In the interests of streamlining the engine by self-hosting more features, I wonder if we should consider replacing our current implementation of <marquee> with this implementation running in Blink-in-JS. (Gecko's implementation of <marquee> is similarly self-hosted in XBL.)
Thoughts?
Is that totally separate from the JavaScript of the page?
(Say, a page overrides and neutralizes Object.defineProperty, string.prototype.match and so - will it break your code?)
I ask because I know Chrome extension API implementations (browser side) had problems with such implementations.
I'm curious if agreeing to this might set a precedent for future simplistic tags to similarly be implemented using Custom Elements in Blink-in-JS.
I'm curious if agreeing to this might set a precedent for future simplistic tags to similarly be implemented using Custom Elements in Blink-in-JS.
It would certainly open the doors up to more patch contributions from the JS community.
(tangential)if there is a way to sensibly do self-hosted JS in blink, I'd very much like to know. There are a number of features in the WebRTC spec, and in the tricks we do for backwards compatibility, that just seem to cry out for a JS implementation.
Last time I asked around, the response was something like "not without side effects we don't like".
PhistucK:Is that totally separate from the JavaScript of the page?
(Say, a page overrides and neutralizes Object.defineProperty, string.prototype.match and so - will it break your code?)I ask because I know Chrome extension API implementations (browser side) had problems with such implementations.Yes. Blink-in-JS runs in a separate world from user's JavaScript. No JavaScript objects are shared between user's JavaScript and Blink-in-JS. (As explained above, we've fixed a lot of cross-world leakage and inserted RELEASE_ASSERTs to catch the leakage if any.)
On Sunday, June 15, 2014 4:33:12 AM UTC-4, Kentaro Hara wrote:PhistucK:Is that totally separate from the JavaScript of the page?
(Say, a page overrides and neutralizes Object.defineProperty, string.prototype.match and so - will it break your code?)I ask because I know Chrome extension API implementations (browser side) had problems with such implementations.Yes. Blink-in-JS runs in a separate world from user's JavaScript. No JavaScript objects are shared between user's JavaScript and Blink-in-JS. (As explained above, we've fixed a lot of cross-world leakage and inserted RELEASE_ASSERTs to catch the leakage if any.)
Hmm, could you explain how this works, so I could update my mental model? For example, how is the Blink-in-JS code able to use e.g. `someObj.hasOwnProperty` without being susceptible to the page changing `Object.prototype.hasOwnProperty`, and yet it is still producing objects that inherit from the page's `Object.prototype`?
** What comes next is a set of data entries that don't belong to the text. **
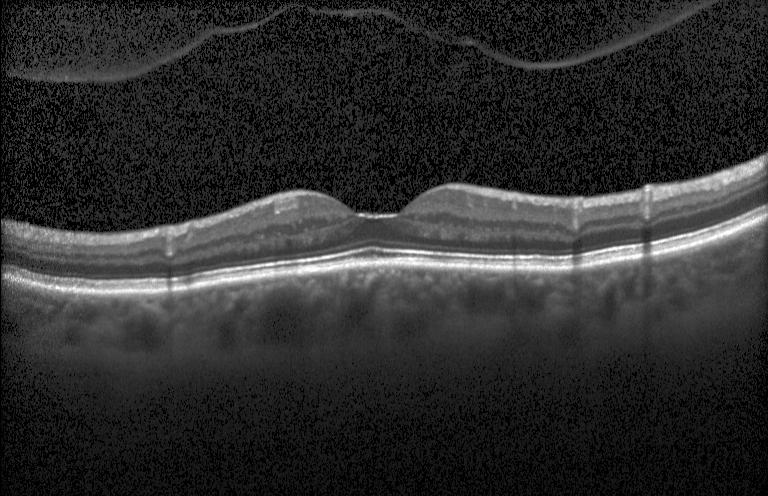

OCT finding: no evidence of choroidal neovascularization, diabetic macular edema, or drusen.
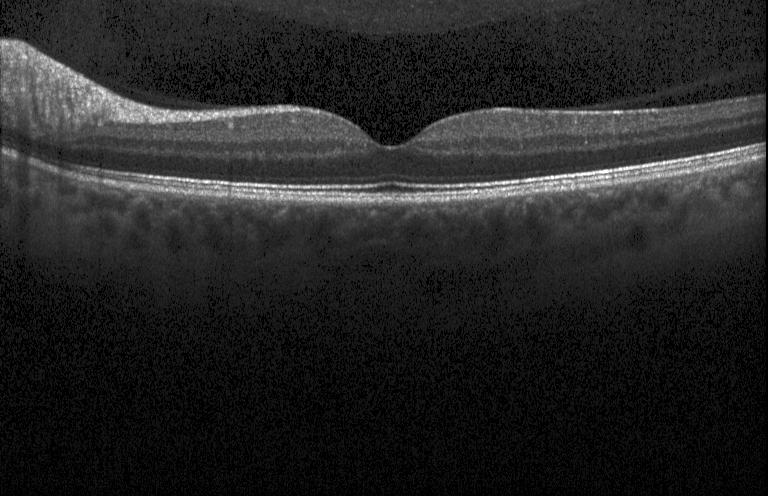

Diagnosis: neither CNV, DME, nor drusen.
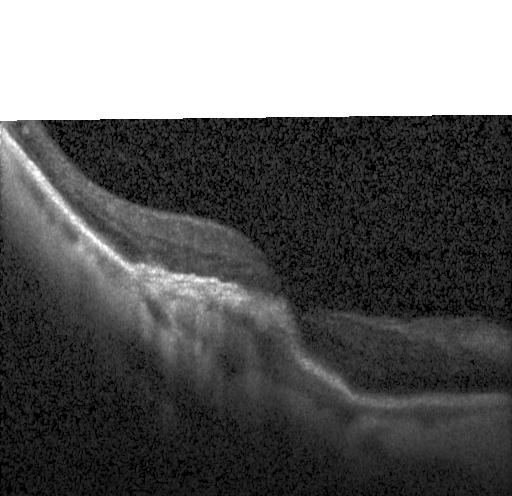 Diagnosis: choroidal neovascularization (CNV).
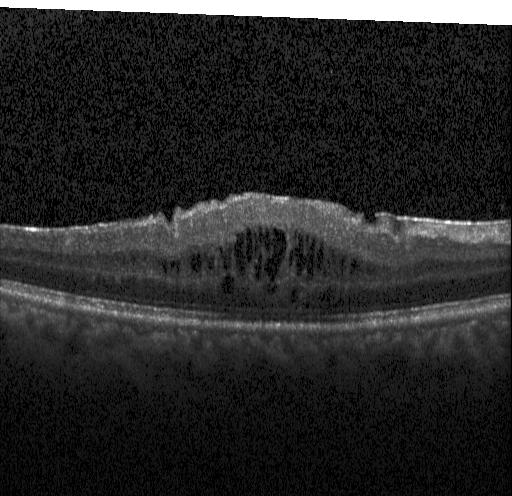

Spectral-domain optical coherence tomography · optical coherence tomography scan
Impression: DME.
My naive mental model doesn't work very well. For example, when implementing (say) HTMLDivElement.prototype.align's getter, I might do `this.getAttribute("align")`. But what if someone on the page overwrote `Element.prototype.getAttribute`?
The solution I thought we'd have to do was to save a reference to anything potentially under user control, and then ensure the Blink code gets run first. So instead of doing `this.getAttribute("align")`, we would (at the top of the script) say `getAttribute = Element.prototype.getAttribute`, and then later, do `getAttribute.call(this, "align")`.
Is that still necessary with Blink-in-JS's protections, or did you find a way around such contortions?